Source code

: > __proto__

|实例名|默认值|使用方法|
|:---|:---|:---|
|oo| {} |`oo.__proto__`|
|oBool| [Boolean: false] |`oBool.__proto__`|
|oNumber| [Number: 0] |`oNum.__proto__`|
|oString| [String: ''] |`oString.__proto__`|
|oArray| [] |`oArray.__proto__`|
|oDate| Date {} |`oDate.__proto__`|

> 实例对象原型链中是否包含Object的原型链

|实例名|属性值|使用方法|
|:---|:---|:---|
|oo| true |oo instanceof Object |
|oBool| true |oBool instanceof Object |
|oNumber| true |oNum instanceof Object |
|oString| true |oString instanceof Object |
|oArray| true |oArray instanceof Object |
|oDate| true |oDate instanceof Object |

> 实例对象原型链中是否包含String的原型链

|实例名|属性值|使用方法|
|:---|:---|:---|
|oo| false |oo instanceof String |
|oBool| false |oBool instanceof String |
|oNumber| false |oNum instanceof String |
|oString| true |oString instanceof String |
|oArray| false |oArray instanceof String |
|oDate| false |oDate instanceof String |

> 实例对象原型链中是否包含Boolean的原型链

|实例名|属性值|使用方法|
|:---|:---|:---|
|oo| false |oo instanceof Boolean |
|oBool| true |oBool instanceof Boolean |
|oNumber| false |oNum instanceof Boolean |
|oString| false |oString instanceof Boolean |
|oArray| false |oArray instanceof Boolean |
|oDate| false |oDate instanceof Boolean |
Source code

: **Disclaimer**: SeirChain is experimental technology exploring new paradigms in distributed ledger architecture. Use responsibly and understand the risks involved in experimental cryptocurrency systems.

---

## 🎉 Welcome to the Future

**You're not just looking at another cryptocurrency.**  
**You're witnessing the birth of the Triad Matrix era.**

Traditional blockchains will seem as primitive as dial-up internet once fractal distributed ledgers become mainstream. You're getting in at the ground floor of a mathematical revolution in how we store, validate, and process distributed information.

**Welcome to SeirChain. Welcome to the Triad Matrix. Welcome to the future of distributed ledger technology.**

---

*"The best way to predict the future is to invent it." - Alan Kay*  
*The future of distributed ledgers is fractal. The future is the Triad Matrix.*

[YOUR TASK]
Starting from the records above, copy each line where the string "Welcome" is found.

[WRITTEN SOLUTION]
## 🎉 Welcome to the Future
**Welcome to SeirChain. Welcome to the Triad Matrix. Welcome to the future of distributed ledger technology.**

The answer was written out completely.